Instructions for the task:
Convert the records below into a numbered list, one line per item, skipping all blank lines and leaving out the pictures.

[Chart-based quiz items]
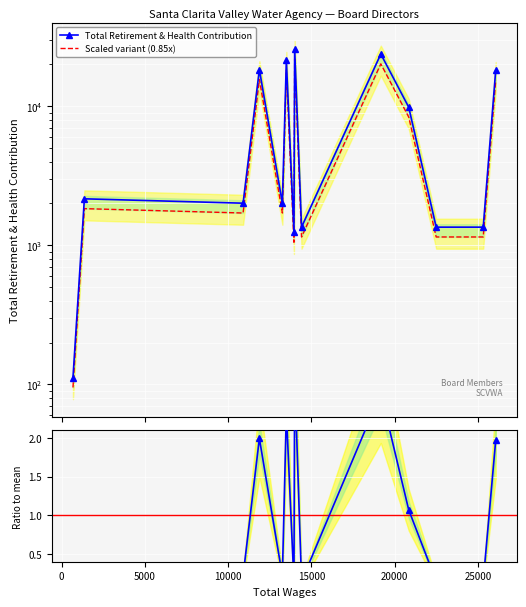

Is the value of Ratio to mean at 12 greater than the value of Total Retirement & Health Contribution at 13?

No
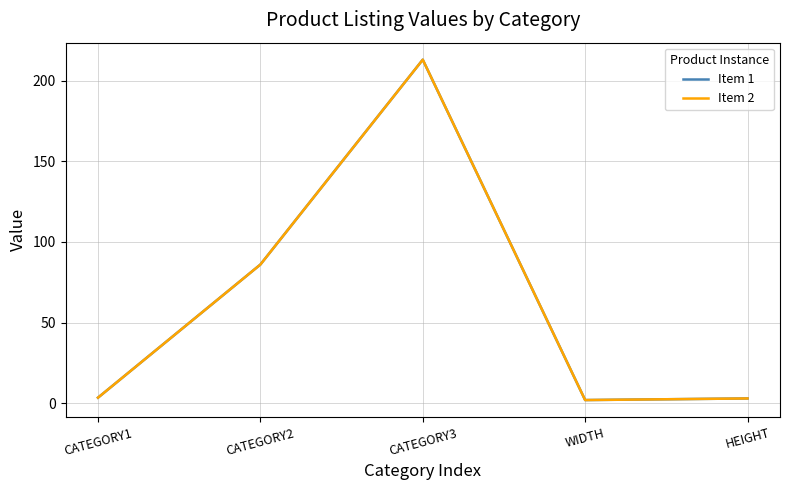

Is the value of Item 1 at CATEGORY2 greater than the value of Item 2 at CATEGORY1?

Yes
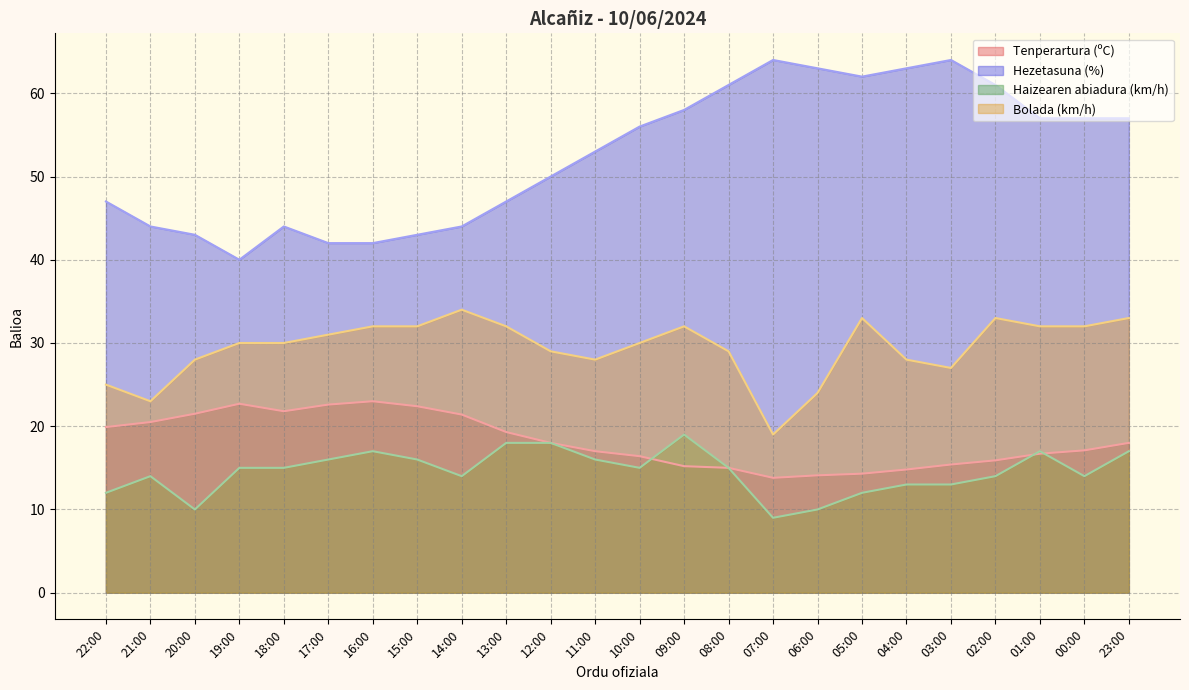

At which label is Haizearen abiadura (km/h) closest to 14?

21:00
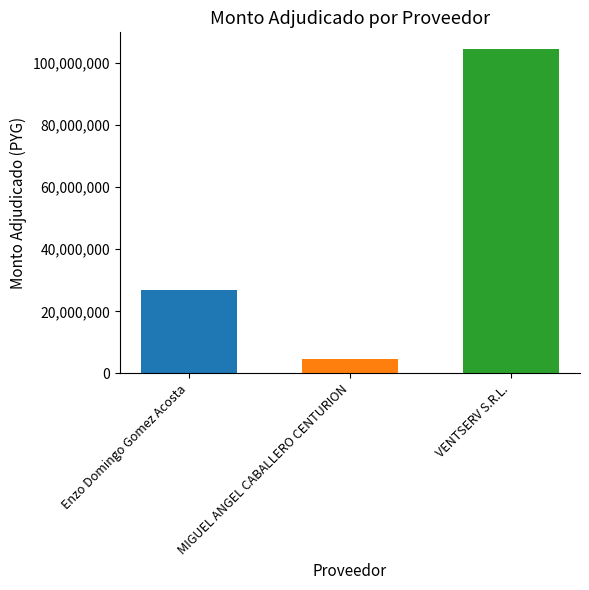

Which has a higher value, VENTSERV S.R.L. or Enzo Domingo Gomez Acosta?

VENTSERV S.R.L.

Result of the task:
1. Is the value of Ratio to mean at 12 greater than the value of Total Retirement & Health Contribution at 13?
2. No
3. Is the value of Item 1 at CATEGORY2 greater than the value of Item 2 at CATEGORY1?
4. Yes
5. At which label is Haizearen abiadura (km/h) closest to 14?
6. 21:00
7. Which has a higher value, VENTSERV S.R.L. or Enzo Domingo Gomez Acosta?
8. VENTSERV S.R.L.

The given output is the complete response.